Essdara tilts her head a bit, and smiles. "I haven't done anything but be your friend. Well, maybe a bit more, but... And you do have options, very many of them. There's a whole weyr of options, a whole world. You've a beautiful dragon who will take you anywhere you want to go. Never think you don't have them." She's quiet a moment. "Can I say something, Nari? That I probably shouldn't?"

Nari looks curious, head tilted to the side. "You can tell me anything you'd like, Dara." Nari lifts her mug for a drink, eyes on the other girl.

For a moment, Dara just looks at her, a curious little smile on her face. Then, she closes ehr eyes a moment and takes a breath, before looking at her with a more serious expression. "Nari, talk to him. Not because he might love you, you know my feelings on that. But because it helps. Because avoiding her for weeks didn't make the pain any less, and didn't make it any easier when we finally talked. Talk to him, because until you do, you are trapped. Trapped in your despair, trapped in your love for him, trapped in it all. And I want you to be free, you deserve that freedom." She glances away. "I know it's not my place to say that, but it's how I feel."

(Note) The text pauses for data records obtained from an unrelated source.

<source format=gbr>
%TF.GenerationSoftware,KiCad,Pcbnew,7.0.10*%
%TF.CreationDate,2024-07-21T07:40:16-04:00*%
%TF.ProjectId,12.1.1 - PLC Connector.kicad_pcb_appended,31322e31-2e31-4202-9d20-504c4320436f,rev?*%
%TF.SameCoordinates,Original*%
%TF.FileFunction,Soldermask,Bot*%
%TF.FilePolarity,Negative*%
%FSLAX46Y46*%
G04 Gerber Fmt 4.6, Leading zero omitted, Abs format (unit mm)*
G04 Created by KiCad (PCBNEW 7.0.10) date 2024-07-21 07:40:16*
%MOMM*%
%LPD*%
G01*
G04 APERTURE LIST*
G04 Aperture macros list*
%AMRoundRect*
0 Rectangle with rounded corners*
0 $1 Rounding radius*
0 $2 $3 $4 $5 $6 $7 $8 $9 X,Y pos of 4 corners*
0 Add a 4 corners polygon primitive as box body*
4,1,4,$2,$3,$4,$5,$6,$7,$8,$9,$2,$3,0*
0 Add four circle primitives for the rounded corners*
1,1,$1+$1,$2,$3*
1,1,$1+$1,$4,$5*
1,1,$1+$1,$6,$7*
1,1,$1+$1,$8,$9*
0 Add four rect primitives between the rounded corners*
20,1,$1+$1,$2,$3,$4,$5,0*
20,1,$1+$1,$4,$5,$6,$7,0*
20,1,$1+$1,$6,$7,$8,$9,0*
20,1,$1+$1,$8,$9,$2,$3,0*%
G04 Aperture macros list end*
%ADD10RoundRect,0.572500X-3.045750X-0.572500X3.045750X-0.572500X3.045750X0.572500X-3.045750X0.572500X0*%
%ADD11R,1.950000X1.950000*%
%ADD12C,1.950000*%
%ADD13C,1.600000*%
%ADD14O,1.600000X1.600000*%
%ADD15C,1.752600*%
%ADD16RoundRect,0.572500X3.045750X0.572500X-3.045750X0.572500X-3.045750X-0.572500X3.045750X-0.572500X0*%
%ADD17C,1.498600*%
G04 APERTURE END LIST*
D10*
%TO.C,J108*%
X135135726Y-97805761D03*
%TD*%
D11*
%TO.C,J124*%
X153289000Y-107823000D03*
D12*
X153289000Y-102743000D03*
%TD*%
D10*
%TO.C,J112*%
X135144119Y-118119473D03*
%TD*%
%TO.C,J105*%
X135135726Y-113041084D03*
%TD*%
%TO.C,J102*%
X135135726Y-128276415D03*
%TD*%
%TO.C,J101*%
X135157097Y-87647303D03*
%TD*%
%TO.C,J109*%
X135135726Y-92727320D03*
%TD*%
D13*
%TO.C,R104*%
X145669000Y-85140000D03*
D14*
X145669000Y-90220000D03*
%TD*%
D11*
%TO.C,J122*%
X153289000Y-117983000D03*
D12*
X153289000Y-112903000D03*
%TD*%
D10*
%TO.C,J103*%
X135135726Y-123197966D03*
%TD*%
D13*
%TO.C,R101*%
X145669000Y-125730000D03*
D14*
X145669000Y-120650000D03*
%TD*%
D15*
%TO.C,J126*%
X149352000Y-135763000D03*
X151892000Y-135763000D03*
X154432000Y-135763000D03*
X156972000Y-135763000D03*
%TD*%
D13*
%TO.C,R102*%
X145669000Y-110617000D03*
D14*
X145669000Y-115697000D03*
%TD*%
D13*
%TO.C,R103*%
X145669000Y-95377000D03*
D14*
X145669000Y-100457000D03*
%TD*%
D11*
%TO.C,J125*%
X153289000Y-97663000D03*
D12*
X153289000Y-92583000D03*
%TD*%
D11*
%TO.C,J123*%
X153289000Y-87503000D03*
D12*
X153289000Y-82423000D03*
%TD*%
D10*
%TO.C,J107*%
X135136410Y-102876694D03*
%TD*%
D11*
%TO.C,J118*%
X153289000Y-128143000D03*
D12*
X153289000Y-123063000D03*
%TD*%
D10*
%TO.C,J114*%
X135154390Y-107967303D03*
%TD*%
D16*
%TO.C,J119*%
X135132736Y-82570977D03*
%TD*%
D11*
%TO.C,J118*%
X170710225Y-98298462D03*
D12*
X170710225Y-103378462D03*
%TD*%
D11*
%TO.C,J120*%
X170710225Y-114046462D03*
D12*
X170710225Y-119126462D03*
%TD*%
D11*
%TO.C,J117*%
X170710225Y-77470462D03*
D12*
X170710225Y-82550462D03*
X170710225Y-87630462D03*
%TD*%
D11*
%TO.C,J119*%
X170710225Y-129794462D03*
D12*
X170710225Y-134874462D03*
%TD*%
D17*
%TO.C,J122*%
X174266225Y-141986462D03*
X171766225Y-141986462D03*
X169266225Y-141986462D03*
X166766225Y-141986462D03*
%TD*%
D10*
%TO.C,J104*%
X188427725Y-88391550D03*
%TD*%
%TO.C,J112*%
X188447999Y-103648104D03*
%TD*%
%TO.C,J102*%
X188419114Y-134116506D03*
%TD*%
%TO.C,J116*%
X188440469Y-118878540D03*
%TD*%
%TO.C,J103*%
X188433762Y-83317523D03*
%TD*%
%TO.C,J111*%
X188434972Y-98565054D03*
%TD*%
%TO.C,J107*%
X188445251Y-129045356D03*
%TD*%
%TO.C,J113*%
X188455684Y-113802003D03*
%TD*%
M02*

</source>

Nari sets her mug down and reaches for Dara's hand. She curls her fingers around the cook's gently and squeezes. "Thank you. I... I sort of planned on it. But... that's incredibly good advice. And I plan on taking it." Tentatively, Nari lifts Dara's hand up to her mouth and places a soft kiss on her knuckles.

Essdara looks back at her with a gentle smile, returning the squeeze. "I wish I could make that easier for you, Nari. I wish I could make all of this easier. But you are a strong and wonderful woman, and I know you will get through this. And you know if you need me, I'm usually here, or someone here will know." A soft blush across her cheeks emerges at that kiss, and a pleased smile. "Or even if you just get lonely or bored."

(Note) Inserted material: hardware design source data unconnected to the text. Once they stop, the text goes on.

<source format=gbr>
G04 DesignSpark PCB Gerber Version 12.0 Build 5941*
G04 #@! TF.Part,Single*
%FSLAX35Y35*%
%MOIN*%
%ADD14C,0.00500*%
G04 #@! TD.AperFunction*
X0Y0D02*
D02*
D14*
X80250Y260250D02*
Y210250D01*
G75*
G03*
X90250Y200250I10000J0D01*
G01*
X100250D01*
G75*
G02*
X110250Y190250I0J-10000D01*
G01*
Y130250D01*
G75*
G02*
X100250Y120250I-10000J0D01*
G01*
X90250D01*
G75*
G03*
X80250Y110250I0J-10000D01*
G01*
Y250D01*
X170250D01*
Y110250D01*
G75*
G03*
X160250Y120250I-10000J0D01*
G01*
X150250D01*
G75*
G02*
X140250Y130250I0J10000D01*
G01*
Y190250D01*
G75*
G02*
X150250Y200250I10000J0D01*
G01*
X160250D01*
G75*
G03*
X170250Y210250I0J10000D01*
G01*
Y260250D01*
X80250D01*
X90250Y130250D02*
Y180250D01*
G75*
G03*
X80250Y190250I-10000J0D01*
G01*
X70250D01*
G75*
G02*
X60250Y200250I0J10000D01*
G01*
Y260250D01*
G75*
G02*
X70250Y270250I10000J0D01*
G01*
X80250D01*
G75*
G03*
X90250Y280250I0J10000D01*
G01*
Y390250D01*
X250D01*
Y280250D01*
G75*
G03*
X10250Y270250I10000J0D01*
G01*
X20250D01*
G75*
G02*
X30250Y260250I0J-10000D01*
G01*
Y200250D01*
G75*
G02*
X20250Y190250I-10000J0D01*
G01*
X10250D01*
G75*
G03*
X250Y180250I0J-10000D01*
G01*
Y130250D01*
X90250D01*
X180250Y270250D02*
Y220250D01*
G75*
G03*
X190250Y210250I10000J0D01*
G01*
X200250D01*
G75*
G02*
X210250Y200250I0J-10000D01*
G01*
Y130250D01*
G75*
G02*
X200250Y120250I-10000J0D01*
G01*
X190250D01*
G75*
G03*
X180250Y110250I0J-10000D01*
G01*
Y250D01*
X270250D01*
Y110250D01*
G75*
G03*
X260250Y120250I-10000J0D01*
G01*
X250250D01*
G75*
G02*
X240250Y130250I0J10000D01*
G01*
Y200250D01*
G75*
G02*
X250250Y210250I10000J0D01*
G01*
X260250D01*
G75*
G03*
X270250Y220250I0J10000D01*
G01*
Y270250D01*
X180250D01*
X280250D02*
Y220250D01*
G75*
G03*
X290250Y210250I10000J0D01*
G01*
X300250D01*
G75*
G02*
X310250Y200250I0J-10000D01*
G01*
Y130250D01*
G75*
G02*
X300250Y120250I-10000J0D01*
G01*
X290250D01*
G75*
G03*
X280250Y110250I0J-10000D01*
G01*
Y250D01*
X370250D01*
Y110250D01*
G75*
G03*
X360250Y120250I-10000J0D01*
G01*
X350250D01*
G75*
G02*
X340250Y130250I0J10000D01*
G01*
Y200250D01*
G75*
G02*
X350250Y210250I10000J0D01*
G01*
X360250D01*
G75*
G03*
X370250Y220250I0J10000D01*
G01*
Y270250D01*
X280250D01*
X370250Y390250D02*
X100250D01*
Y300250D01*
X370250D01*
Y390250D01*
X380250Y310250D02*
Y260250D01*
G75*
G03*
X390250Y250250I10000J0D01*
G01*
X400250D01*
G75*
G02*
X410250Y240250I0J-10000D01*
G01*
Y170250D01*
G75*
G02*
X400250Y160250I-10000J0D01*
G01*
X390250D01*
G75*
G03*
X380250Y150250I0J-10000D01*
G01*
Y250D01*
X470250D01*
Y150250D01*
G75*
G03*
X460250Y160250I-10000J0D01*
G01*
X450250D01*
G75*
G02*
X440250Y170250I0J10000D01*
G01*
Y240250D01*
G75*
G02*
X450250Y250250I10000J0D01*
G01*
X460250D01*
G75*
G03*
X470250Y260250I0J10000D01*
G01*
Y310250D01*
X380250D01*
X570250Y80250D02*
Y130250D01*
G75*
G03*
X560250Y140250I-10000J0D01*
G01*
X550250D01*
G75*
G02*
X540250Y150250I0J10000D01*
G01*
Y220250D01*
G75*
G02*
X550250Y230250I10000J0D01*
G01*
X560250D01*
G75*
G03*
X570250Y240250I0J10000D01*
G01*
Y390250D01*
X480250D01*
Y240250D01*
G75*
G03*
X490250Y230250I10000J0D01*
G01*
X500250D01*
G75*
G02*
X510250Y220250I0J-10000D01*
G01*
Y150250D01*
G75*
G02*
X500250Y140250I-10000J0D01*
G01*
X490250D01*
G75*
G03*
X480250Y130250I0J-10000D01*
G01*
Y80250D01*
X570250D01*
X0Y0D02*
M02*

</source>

"Trust me. I'll come by." Nari sets her mug aside and then releases Dara's hand. "But. On that note. I should go find D'ven before my courage fails me."

Essdara nods, rising to her feet. "Good luck, Nari, and best wishes in it. No matter what happens, you know you're not alone." A crooked smile, "Just remember, he's D'ven. You've known him since you were thirteen, probably as well as he knows himself. You know you'll come out of this friends."

Nari flashes a bit of a grin and nods as she slips out of the kitchens.